- _AIM_:
Rewrite the part of the listing that opens with the line containing "family: Leporidae" and runs through the end of the listing, putting "Latin name" in place of "scientific name" and keeping everything else the same. Leave the pictures out.

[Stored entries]

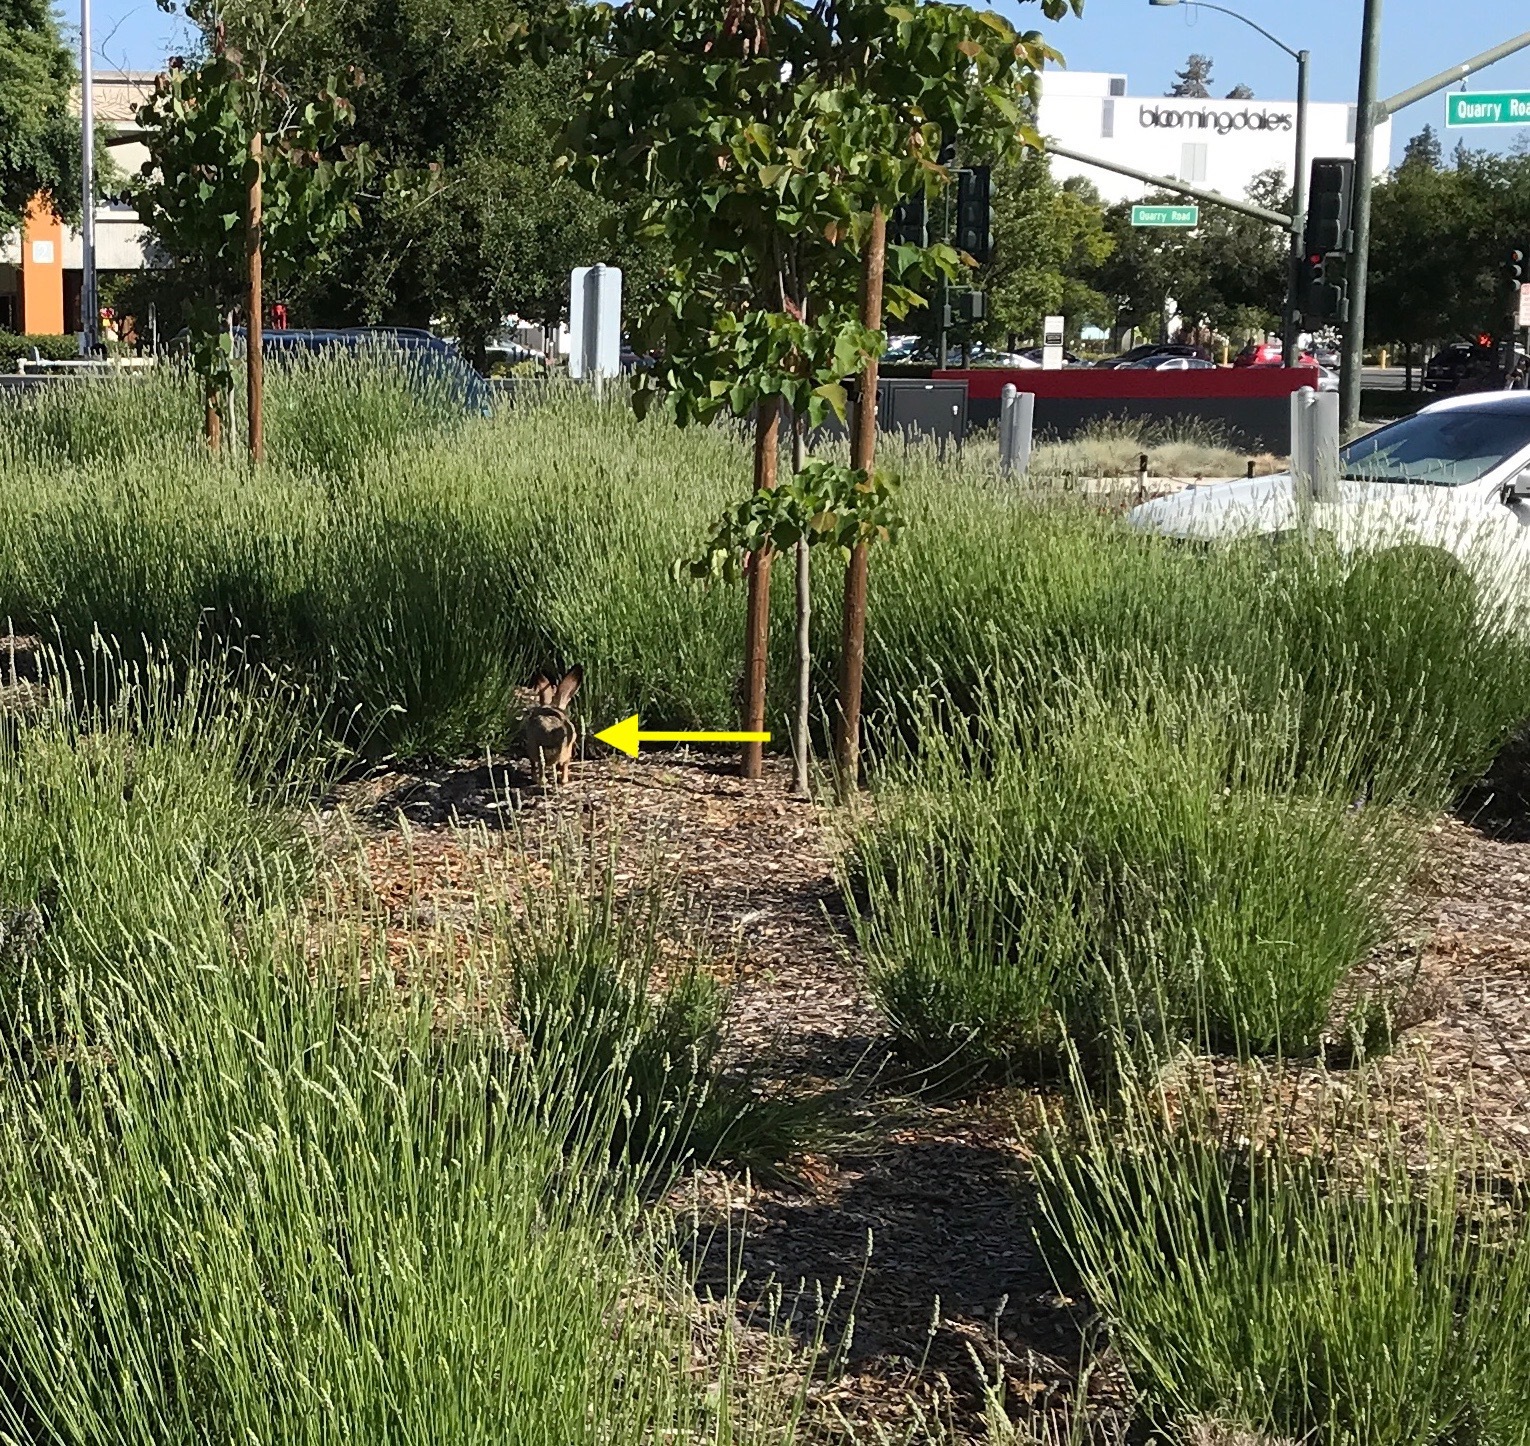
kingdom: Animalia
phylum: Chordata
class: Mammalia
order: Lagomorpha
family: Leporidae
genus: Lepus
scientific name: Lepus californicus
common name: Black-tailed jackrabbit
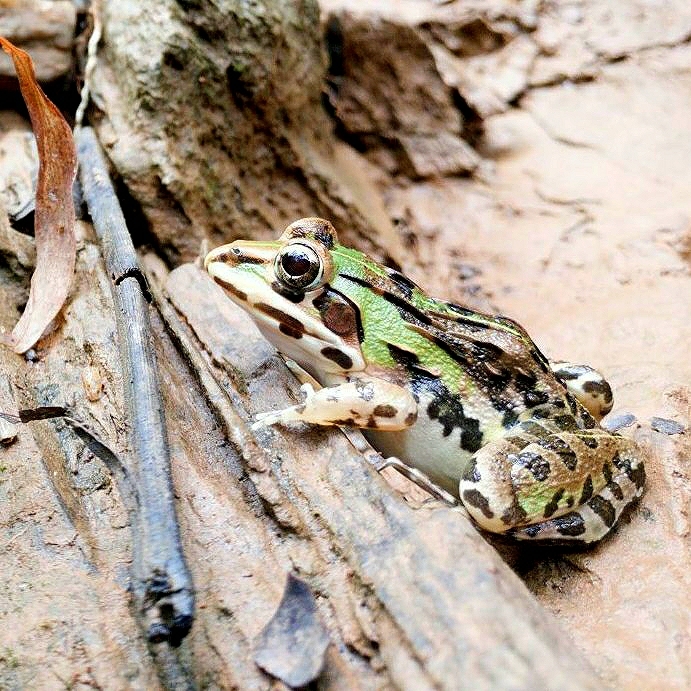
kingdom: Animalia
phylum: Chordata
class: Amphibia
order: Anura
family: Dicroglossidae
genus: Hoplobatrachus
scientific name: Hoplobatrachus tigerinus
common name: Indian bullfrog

- _OUTPUT BELOW_:
family: Leporidae
genus: Lepus
Latin name: Lepus californicus
common name: Black-tailed jackrabbit
kingdom: Animalia
phylum: Chordata
class: Amphibia
order: Anura
family: Dicroglossidae
genus: Hoplobatrachus
Latin name: Hoplobatrachus tigerinus
common name: Indian bullfrog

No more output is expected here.